La note minimale s'impose quand l'effort est lui-même minimal et qu'on essaye de le cacher. Ce qui est désarmant face à ce film est que tout dans le propos et dans la construction en font une sorte de cache-misère d'une psychologie paresseuse. Celle des réalisateurs, mais qui ne sont qu'un certain reflet de leur temps.
Outre le fait que tout est à l'avenant dans le film, du jeu des acteurs à la façon de filmer les scènes d'action (parmi les moins engageantes de l'histoire tant elles sont distanciées du spectateur), ce qui saute aux yeux c'est le mythe de fond qui sous-tend l'histoire : le mythe du mérite et de l'intégrité érigé en masque de la réalité sociale.
J'explique : dans une Amérique contemporaine, ce qui compte c'est d'être méritant, même si on ne fait que laver des chiottes. Il faut le faire bien, et honnêtement. Il ne faut pas rêver d'une vie plus grande, ce serait rentrer dans le jeu des politiques de ce monde qui nous sont aliénés, et finissent par nous aliéner nous-même. Ainsi la fiction est-elle instrumentalisée pour mettre en scène des relations stéréotypiques de personnes dont les motivations reprennent l'ABC de la psychologie tragique : altruiste, égoïste ? Loyal, traître ? Mmmmh, que de tension ! Ce nœud de relations sans intérêt est lui-même le lieu d'un discours sur les valeurs fondamentales qu'il faut avoir pour être heureux et conserver l'ordre social.
Ainsi, le film fait le jeu de la domination en nous montrant qu'être exploité, c'est être juste et vrai. Et que ces valeurs seules seront la cause de la chute des pourris au pouvoir. Les luttes sociales ou politiques n'ont aucun intérêt.

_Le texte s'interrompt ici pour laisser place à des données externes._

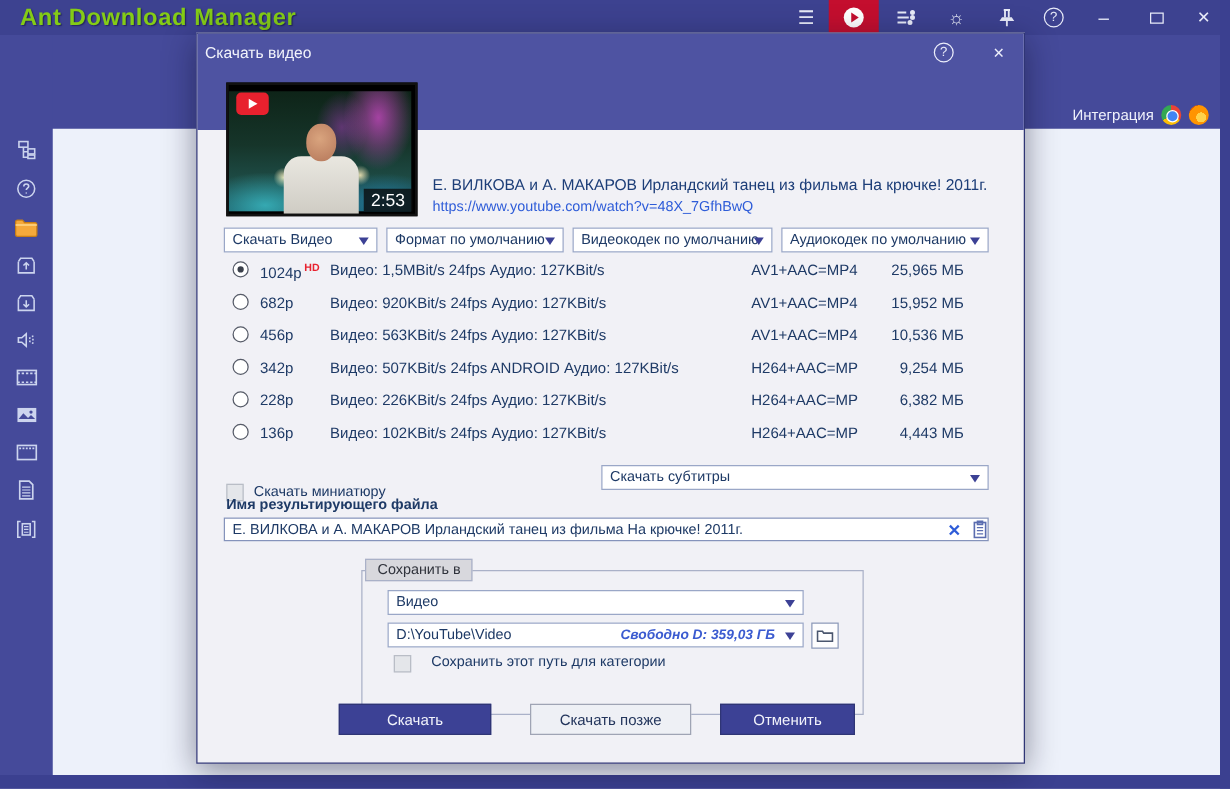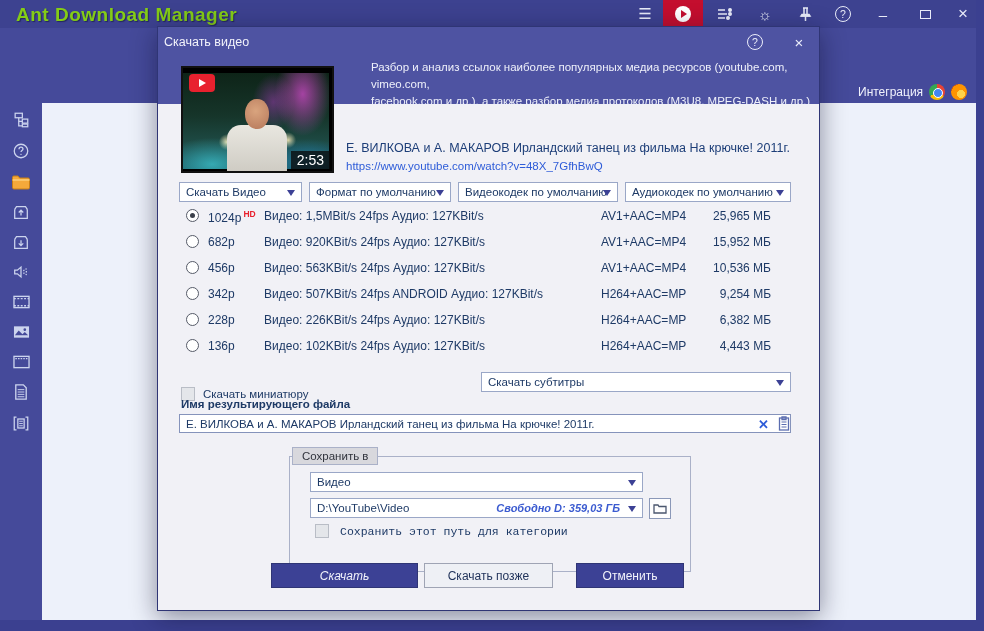--- a/index.html
+++ b/index.html
@@ -248,24 +248,20 @@
 </div>
 
 <div class="dialog">
   <div class="dlg-header"></div>
   <div class="dlg-title">Скачать видео</div>
   <div class="dlg-help">
       <span class="qcirc">?</span>
     </div>
   <div class="dlg-close">×</div>
 
-  <div class="descr">
-    <div>Разбор и анализ ссылок наиболее популярных медиа ресурсов (youtube.com, vimeo.com,</div>
-    <div>facebook.com и др.), а также разбор медиа протоколов (M3U8, MPEG-DASH и др.)</div>
-  </div>
 
   <div class="thumb">
     <div class="thumb-img">
       <div class="person-shirt"></div>
       <div class="person-head"></div>
     </div>
     <div class="yt-badge"></div>
     <div class="duration">2:53</div>
   </div>
 
@@ -362,21 +358,21 @@
   <div class="combo" style="left:152px; top:471px; width:333px; padding-right:130px;">
     <span>D:\YouTube\Video</span>
     <span class="free-space">Свободно D: 359,03 ГБ</span>
     <span class="arrow"></span>
   </div>
   <div class="folder-btn">
     <svg width="14" height="11" viewBox="0 0 14 11">
         <path d="M1 2h4l1 1.5h7V10H1z"></path>
       </svg>
   </div>
-  <div style="position:absolute; left:157px; top:497px; display:flex; align-items:center; gap:11px;font-family:Liberation Mono, monospace;">
+  <div style="position:absolute; left:157px; top:497px; display:flex; align-items:flex-start; gap:16px;">
     <span class="chk"></span>
     <span class="chk-label">Сохранить этот путь для категории</span>
   </div>
 
-  <div class="btn" style="left:113px; width:147px;font-style:italic;">Скачать</div>
+  <div class="btn" style="left:113px; width:122px;">Скачать</div>
   <div class="btn secondary" style="left:266px; width:129px;">Скачать позже</div>
   <div class="btn" style="left:418px; width:108px;">Отменить</div>
 </div>
 
 </body></html>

Oui oui, vous allez crier à la sur-analyse tout ça tout ça, mais dans le fond le film est une espèce de gros mollard de propagande qui veut imprimer la psychologie du spectateur à son image. Celle d'une disposition à accepter l'ordre des choses en se reportant sur la satisfaction du dominé d'avoir des valeurs, et la croyance que ces valeurs seules seront son salut, ce que toute l'histoire des progrès sociaux, y compris aux USA, contredit.
Et en plus c'est terriblement chiant comme film.